Lorraine Elizabeth Wooster (July 24, 1868-July 4, 1953) was an educator, politician, and attorney from the U.S. state of Kansas. She was the first woman to hold a statewide elected office in Kansas, serving as State Superintendent of Public Instruction from 1919 until 1923.

Wooster was born in Ohio, but her family moved to Mitchell County, Kansas when she was young. She began her teaching career in a local one-room schoolhouse when she was 16. She moved to Salina in 1894 and began writing textbooks; she sold her books to schools across the country, and established a publishing company in Chicago for her books in 1907.

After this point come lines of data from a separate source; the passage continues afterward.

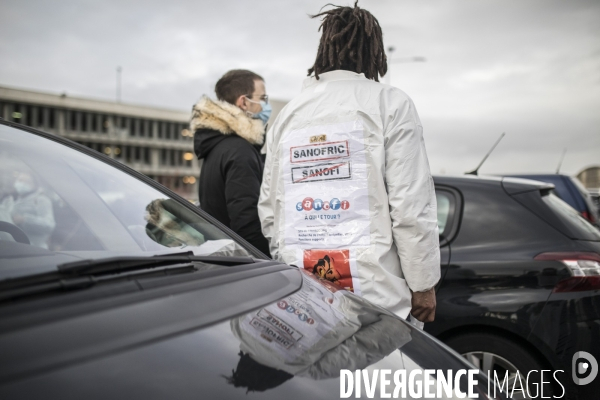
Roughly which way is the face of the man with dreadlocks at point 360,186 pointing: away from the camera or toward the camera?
away from the camera

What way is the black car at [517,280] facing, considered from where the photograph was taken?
facing away from the viewer and to the left of the viewer

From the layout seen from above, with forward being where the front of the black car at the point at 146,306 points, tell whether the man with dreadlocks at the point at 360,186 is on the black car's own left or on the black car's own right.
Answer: on the black car's own left

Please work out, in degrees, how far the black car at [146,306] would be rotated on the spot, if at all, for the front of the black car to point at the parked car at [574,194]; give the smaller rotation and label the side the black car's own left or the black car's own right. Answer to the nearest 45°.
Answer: approximately 90° to the black car's own left

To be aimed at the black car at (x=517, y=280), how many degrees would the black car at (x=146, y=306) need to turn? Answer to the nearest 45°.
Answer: approximately 90° to its left

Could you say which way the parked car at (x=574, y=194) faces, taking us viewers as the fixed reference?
facing away from the viewer and to the left of the viewer

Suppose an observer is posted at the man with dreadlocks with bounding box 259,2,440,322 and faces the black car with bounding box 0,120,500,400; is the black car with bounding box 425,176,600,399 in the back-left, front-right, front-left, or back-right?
back-left

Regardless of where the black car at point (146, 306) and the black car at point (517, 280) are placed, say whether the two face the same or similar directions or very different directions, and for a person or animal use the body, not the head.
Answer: very different directions

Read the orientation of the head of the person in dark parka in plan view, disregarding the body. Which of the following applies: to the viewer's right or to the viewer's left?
to the viewer's right
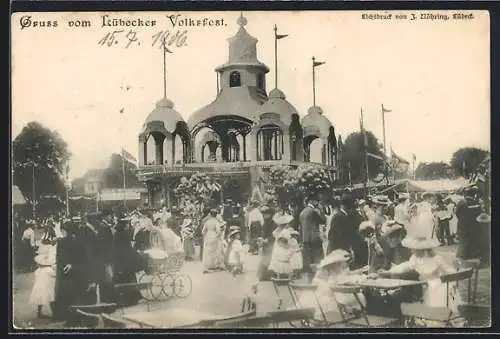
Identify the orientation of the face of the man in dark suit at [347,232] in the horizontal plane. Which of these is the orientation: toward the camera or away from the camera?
away from the camera
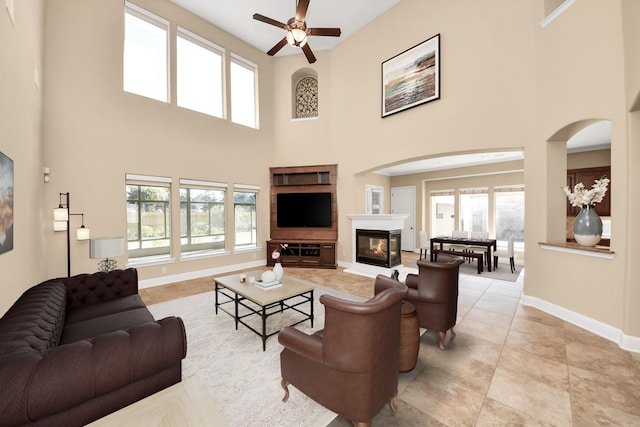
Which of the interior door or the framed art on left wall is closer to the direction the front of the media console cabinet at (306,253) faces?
the framed art on left wall

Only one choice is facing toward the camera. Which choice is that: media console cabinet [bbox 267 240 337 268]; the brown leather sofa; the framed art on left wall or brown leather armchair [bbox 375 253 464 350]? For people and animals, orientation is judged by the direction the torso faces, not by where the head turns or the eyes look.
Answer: the media console cabinet

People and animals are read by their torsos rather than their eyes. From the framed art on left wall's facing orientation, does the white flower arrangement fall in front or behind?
in front

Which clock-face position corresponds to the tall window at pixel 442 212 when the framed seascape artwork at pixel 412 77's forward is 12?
The tall window is roughly at 5 o'clock from the framed seascape artwork.

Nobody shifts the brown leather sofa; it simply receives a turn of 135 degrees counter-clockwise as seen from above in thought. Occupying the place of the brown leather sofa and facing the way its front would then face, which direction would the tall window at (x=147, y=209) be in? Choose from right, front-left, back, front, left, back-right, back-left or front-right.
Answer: front-right

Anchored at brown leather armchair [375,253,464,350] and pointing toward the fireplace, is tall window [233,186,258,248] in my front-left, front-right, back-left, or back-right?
front-left

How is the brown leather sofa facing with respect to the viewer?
to the viewer's right

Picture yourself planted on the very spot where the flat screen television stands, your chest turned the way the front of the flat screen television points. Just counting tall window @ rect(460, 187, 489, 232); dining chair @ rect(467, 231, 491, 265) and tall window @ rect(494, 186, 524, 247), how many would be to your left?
3

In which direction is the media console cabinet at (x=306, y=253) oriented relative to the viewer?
toward the camera

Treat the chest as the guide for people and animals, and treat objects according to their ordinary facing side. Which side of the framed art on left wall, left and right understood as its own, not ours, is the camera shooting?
right

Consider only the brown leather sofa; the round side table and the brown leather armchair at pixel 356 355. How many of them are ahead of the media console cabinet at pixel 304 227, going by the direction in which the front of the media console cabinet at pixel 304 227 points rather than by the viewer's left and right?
3

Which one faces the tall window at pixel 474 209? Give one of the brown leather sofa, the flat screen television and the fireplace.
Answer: the brown leather sofa

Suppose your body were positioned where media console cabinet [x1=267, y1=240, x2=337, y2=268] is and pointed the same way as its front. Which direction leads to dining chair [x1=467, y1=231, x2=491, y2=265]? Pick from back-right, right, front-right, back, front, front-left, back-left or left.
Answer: left
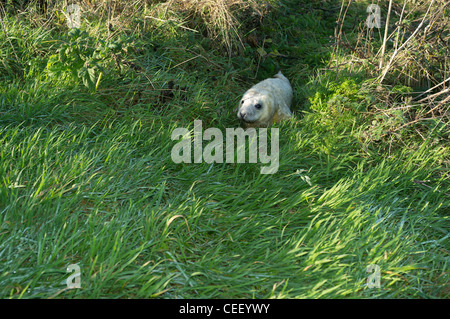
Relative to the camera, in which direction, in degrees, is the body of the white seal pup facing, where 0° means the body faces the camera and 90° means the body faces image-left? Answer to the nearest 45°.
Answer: approximately 45°

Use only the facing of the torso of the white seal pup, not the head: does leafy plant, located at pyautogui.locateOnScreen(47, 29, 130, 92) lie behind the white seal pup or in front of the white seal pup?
in front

Wooster first ran for Kansas State Superintendent of Public Instruction in 1916. Though her campaign failed, she ran again two years later and was elected, making her the first woman elected to a statewide office in Kansas. In her campaigns, she had argued that as 80% of Kansas' teachers were female, she was well suited to represent them. Kansas' early support for women's suffrage also helped her, as women earned the right to vote in 1912 and were active voters by the time of her election.

As state superintendent, Wooster promoted more funding for schools, longer school years for rural students, and requiring students to attend school through 16. However, she was also known for the strict codes of moral behavior which she applied to the state's teachers. She insisted that teachers not smoke, drink, dance, or wear makeup; in the case of the latter, she was known to tell teachers to "get that paint off your face" during school visits. She was reelected in 1920, but her moral code led to her downfall; after controversially attempting to fire teachers in Cimarron for attending a dance, she lost her campaign for a third term in 1922.

After leaving office, Wooster continued her career as an attorney. She served as Vice President of the National Association of Women Lawyers and ran an unsuccessful campaign for Kansas Attorney General in 1932. She moved to Chicago in 1934, where she lived until her death in 1953.